The speaker ended his pictch in the commercial be telling bald-headed men that they no longer need to suffer the embarrassment of their affliction. They can easily solve their problem by visitng him in his office. He ended with, “Change the way you look, feel better about yourself, and regain your self-confidence.”

He reminded me of all the other commercials I see on TV that use that same psychology to sell their products, saying that the customer will gain self-confidence by buying their product. How about the companies who sell shampoo that imply that long, shiny, silk hair will make you look sexy.  SSuch hair will give you the confidence to get the man they want? Or the diet programs who show the fat woman before and the skinny one with a man on her arms after she’s bought the diet meals? How about the cooking programs that teach you how to put together a total gourmet meal to impress your guests with  your abilities, hence giving you self-confidence ? Need I go on?

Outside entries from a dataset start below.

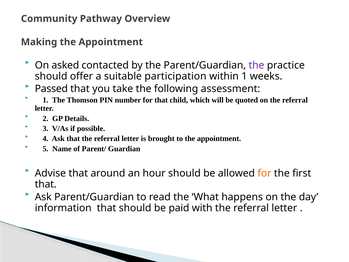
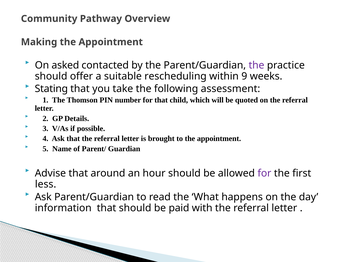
participation: participation -> rescheduling
within 1: 1 -> 9
Passed: Passed -> Stating
for at (264, 173) colour: orange -> purple
that at (46, 184): that -> less
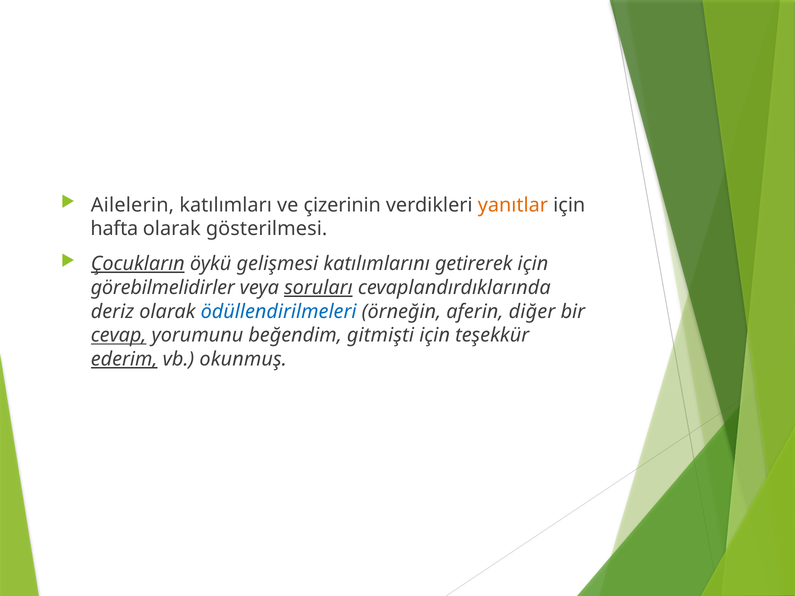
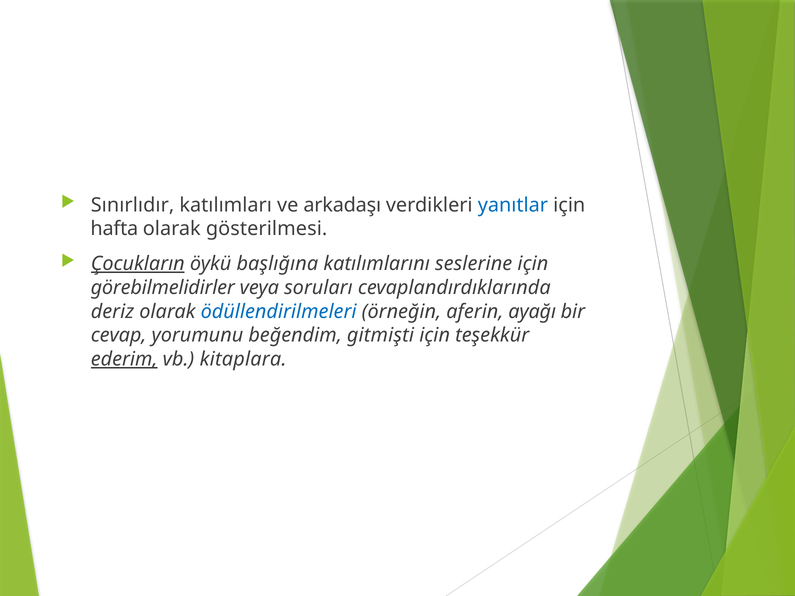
Ailelerin: Ailelerin -> Sınırlıdır
çizerinin: çizerinin -> arkadaşı
yanıtlar colour: orange -> blue
gelişmesi: gelişmesi -> başlığına
getirerek: getirerek -> seslerine
soruları underline: present -> none
diğer: diğer -> ayağı
cevap underline: present -> none
okunmuş: okunmuş -> kitaplara
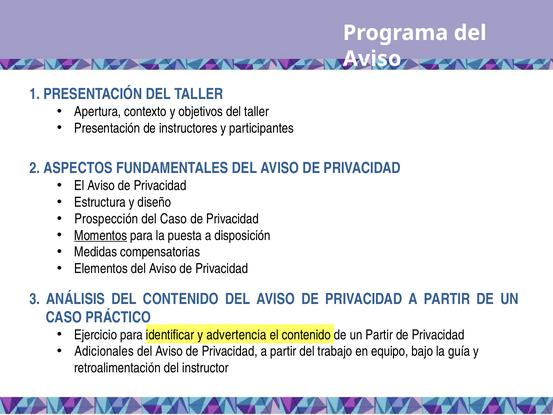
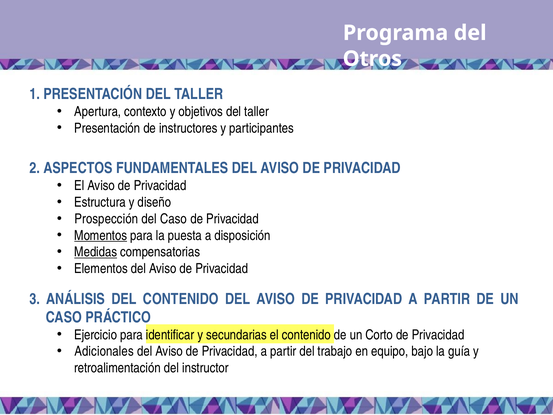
Aviso at (372, 59): Aviso -> Otros
Medidas underline: none -> present
advertencia: advertencia -> secundarias
un Partir: Partir -> Corto
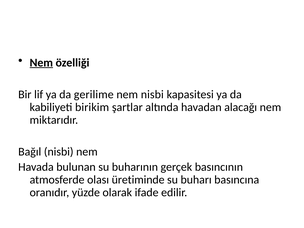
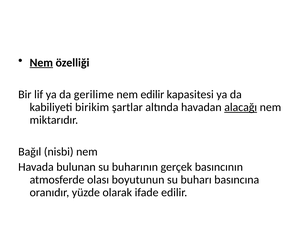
nem nisbi: nisbi -> edilir
alacağı underline: none -> present
üretiminde: üretiminde -> boyutunun
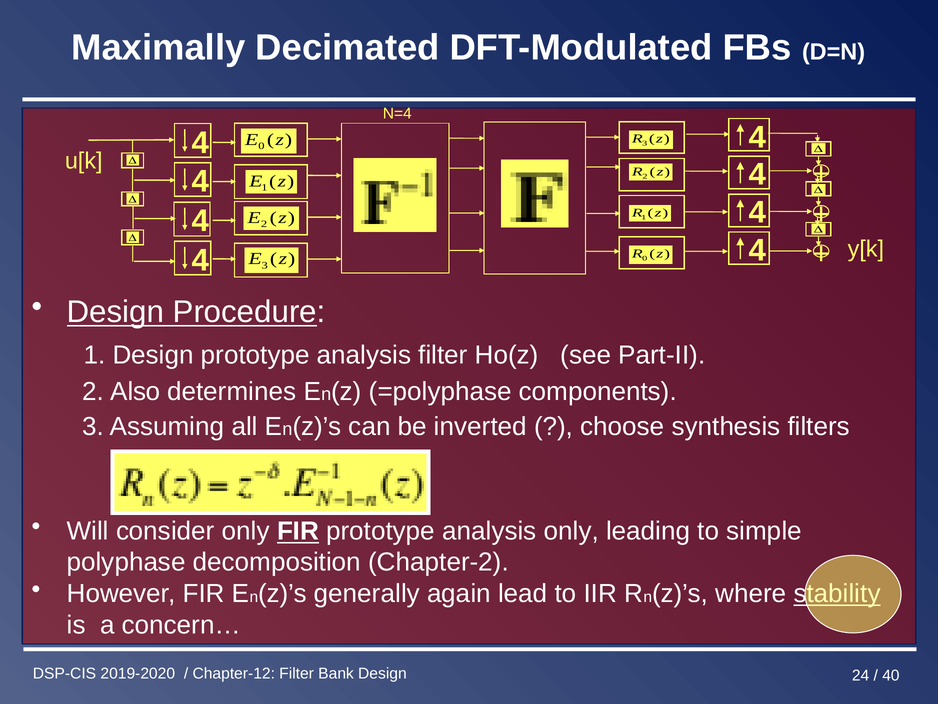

My question is, does being skinny really get you the man you want? Does making that delicious dinner, whose recipes you copied from TV, give you the ability to make a different kind of dinner next time?  And, does having a full head of hair really get you a good job or a promotion at work? I think not.

Self-confidence is something you can’t buy. It is something that no one else can give you. You’ve got to get it all by yourself, without any crutches. When? How? When you decide you are as good as anybody else. When you know you can do a job well. When you know you are worth knowing. As soon as you see yourself that way, you will have the self-confidence in knowing that others will see those qualities in you as well.